Microsoft SharePoint connector FAQs

Important

This feature is in Beta. Workspace admins can control access to this feature from the Previews page. See Manage Azure Databricks previews.

This page answers frequently asked questions about the Microsoft SharePoint connector in Databricks Lakeflow Connect.

General managed connector FAQs

The answers in Managed connector FAQs apply to all managed connectors in Lakeflow Connect. Keep reading for connector-specific FAQs.

How does the connector handle updates in SharePoint?

On subsequent pipeline runs, the connector only re-ingests files that were updated since the last run. It does not incrementally update within those files (for example, only the Excel data that changed within a specific file).

Which APIs does the connector use?

The connector uses the Microsoft Graph API.

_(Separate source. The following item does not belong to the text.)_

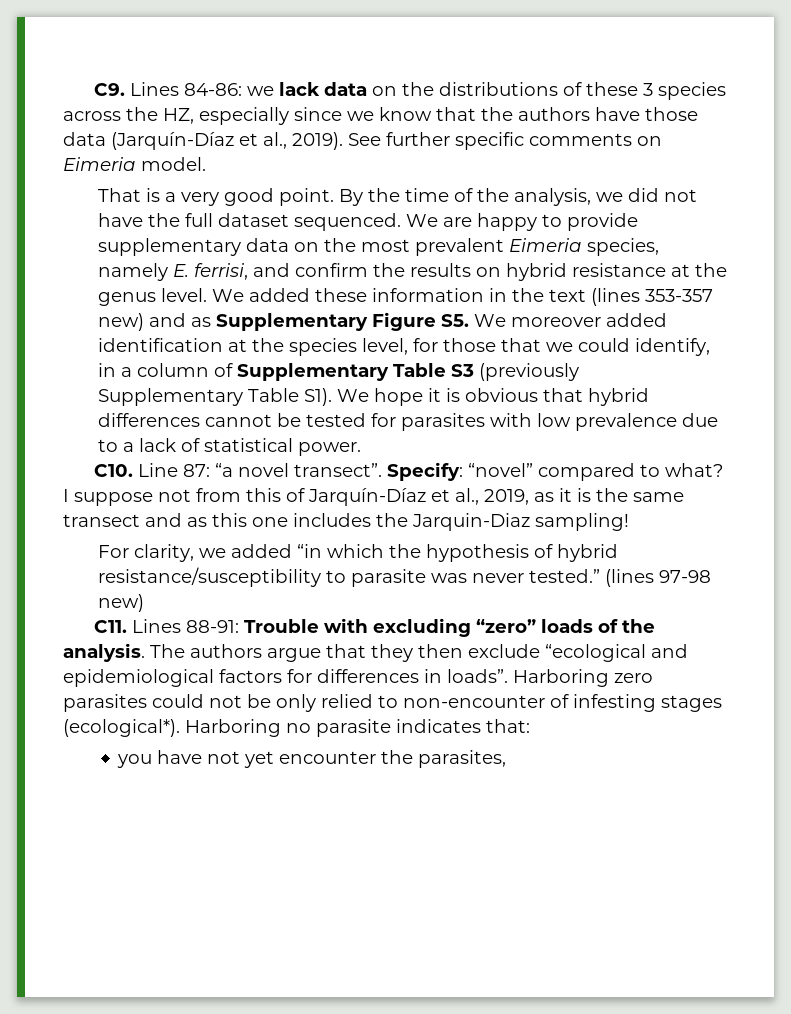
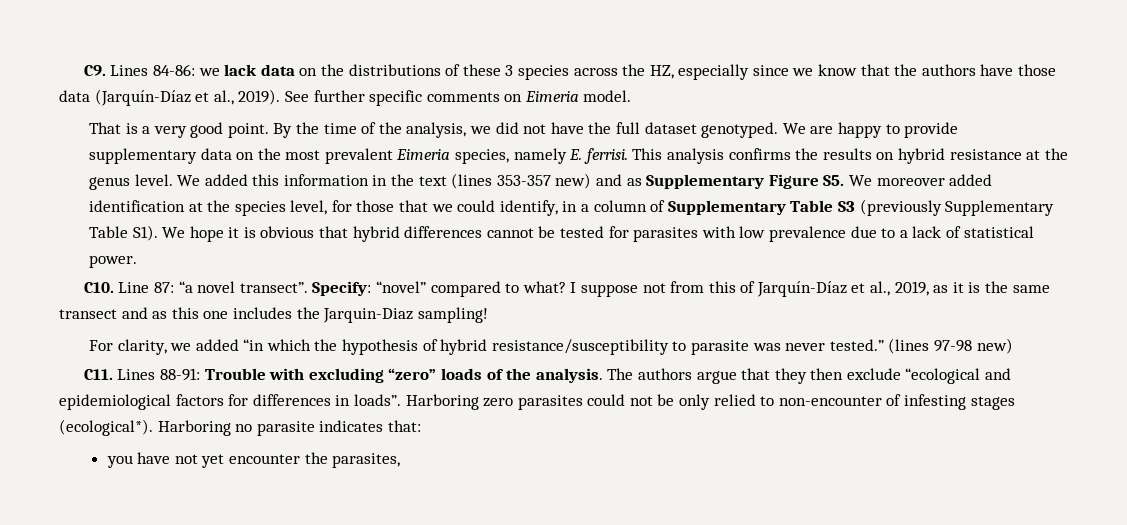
[294,213,402,231] sequenced. -> [701,122,779,138] genotyped.
[194,263,369,280] ferrisi, and confirm -> [583,148,791,164] ferrisi. This analysis confirms
[315,288,368,302] these -> [252,174,280,186] this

Does the refresh token expire?

Yes. By default, the refresh token expires after 90 days. This is true for all supported authentication methods.

Is M2M authentication supported?

Yes. The connector supports both delegated access (U2M OAuth) and app-only access (M2M OAuth). For setup instructions, see Configure OAuth M2M for SharePoint ingestion.

What storage modes are supported?

Unstructured (BINARYFILE) ingestion supports SCD_TYPE_1 storage mode. Structured ingestion (CSV, JSON, XML, EXCEL, and other formats) supports APPEND_ONLY storage mode. SCD type 2 is not currently supported.

Because SCD_TYPE_1 and APPEND_ONLY are the defaults for their respective format types and also the only options currently supported, setting storage_mode explicitly in table_configuration is optional.

What file formats are supported?

The connector supports both unstructured and structured file ingestion:

  • Unstructured: BINARYFILE
    • Files are ingested as rows with a content column plus metadata columns. Use for PDFs, images, Office files, and other files you intend to process downstream.
  • Structured: CSV, JSON, XML, EXCEL, PARQUET, AVRO, ORC
    • Files are parsed and each row inside the file becomes a row in the destination table.